Sekitar pukul 23.30 WIB; Omar Dhani mengadakan rapat bersama para pendukung gerakan di rumahnya. Victor M. Fic menuliskan bahwa Letkol Udara Heru Atmodjo melaporkan mengenai penempatan pasukan-pasukan pemukul dan detail mengenai penahanan hingga rencana eksekusi terhadap para Jenderal yang akan ditangkap.

Sekitar pukul 24.00 WIB; Mayor Udara Sudjono mendapatkan perintah untuk mempersiapkan senjata bagi pasukan di Lubang Buaya. Hal ini berkaitan mengenai keputusan Omar Dhani terhadap pasukan pendukung yang dipersiapkan guna melancarkan perlawanan, jika diserang oleh kekuatan (angkatan) lain.

1 Oktober 1965. Lewat tengah malam...

Sekitar pukul 00.00 WIB; Syam Kamaruzzaman meminta agar D.N. Aidit diamankan dari rumahnnya. Hal ini ia lakukan, karena Aidit adalah pucuk pimpinan PKI. Sekiranya Syam paham terhadap konsekuensi politik yang akan dihadapi oleh PKI setelah Gerakan 30 September melancarkan aksinya.

Sekitar pukul 01.30 WIB; seluruh pasukan yang tengah bersiap melakukan aksi di Lubang Buaya telah bersiap mempersenjatai diri dengan seragam militer Cakrabirawa. Mereka menunggu komandan lapangan, Letkol Untung untuk melakukan instruksi.

Sekitar pukul 01.30 WIB; Letkol Untung yang kala itu sempat mempersiapkan pasukan pengawal Presiden di Senayan, langsung kembali menuju Lubang Buaya.

*SOAL LATIHAN A*
Perbarui kutipan tentang Gerakan 30 September dengan menuliskan ulang bagiannya, mulai dari "1 Oktober 1965." dan terus sampai "menuju Lubang Buaya.". Ganti "Letkol Untung" dengan "Letnan Kolonel Untung" di seluruh bagian itu.

*ENTRI SUMBER*
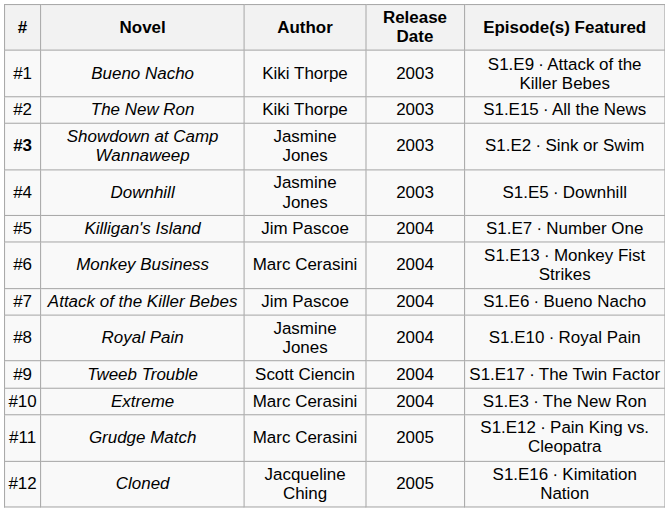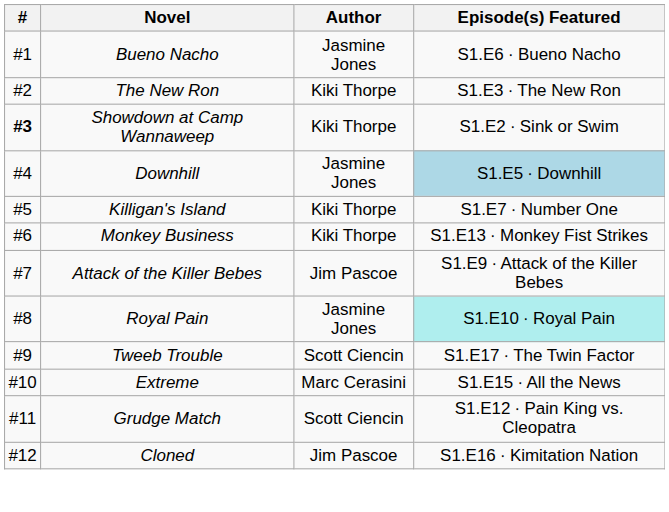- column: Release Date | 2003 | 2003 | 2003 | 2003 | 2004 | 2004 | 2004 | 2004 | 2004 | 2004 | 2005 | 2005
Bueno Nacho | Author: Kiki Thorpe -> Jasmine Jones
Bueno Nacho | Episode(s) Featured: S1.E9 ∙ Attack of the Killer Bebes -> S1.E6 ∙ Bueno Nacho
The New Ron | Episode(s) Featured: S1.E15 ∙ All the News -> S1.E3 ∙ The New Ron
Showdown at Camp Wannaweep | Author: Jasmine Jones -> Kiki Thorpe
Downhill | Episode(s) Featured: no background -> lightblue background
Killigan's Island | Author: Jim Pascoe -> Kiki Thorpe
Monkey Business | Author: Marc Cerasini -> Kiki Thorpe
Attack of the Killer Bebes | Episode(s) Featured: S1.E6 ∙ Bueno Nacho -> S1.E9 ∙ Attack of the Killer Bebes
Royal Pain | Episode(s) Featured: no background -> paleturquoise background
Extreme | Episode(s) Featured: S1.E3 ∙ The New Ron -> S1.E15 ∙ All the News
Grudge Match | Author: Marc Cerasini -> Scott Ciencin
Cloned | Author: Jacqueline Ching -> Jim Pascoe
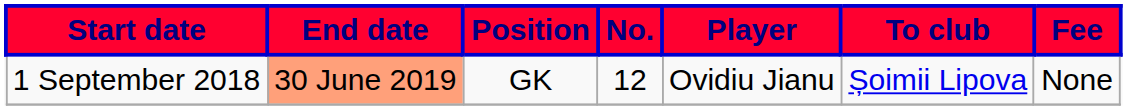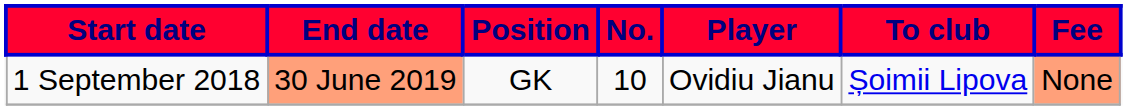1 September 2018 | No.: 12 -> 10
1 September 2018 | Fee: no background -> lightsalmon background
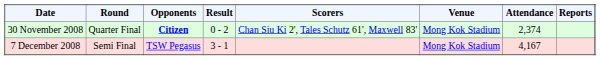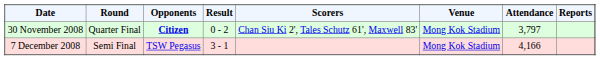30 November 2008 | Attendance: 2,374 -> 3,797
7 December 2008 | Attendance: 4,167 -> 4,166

*SOAL LATIHAN B*
Kumpulkan setiap baris entri yang memuat kata "background".

*JAWABAN SOAL A*
1 Oktober 1965. Lewat tengah malam...

Sekitar pukul 00.00 WIB; Syam Kamaruzzaman meminta agar D.N. Aidit diamankan dari rumahnnya. Hal ini ia lakukan, karena Aidit adalah pucuk pimpinan PKI. Sekiranya Syam paham terhadap konsekuensi politik yang akan dihadapi oleh PKI setelah Gerakan 30 September melancarkan aksinya.

Sekitar pukul 01.30 WIB; seluruh pasukan yang tengah bersiap melakukan aksi di Lubang Buaya telah bersiap mempersenjatai diri dengan seragam militer Cakrabirawa. Mereka menunggu komandan lapangan, Letnan Kolonel Untung untuk melakukan instruksi.

Sekitar pukul 01.30 WIB; Letnan Kolonel Untung yang kala itu sempat mempersiapkan pasukan pengawal Presiden di Senayan, langsung kembali menuju Lubang Buaya.

*JAWABAN SOAL B*
Downhill | Episode(s) Featured: no background -> lightblue background
Royal Pain | Episode(s) Featured: no background -> paleturquoise background
1 September 2018 | Fee: no background -> lightsalmon background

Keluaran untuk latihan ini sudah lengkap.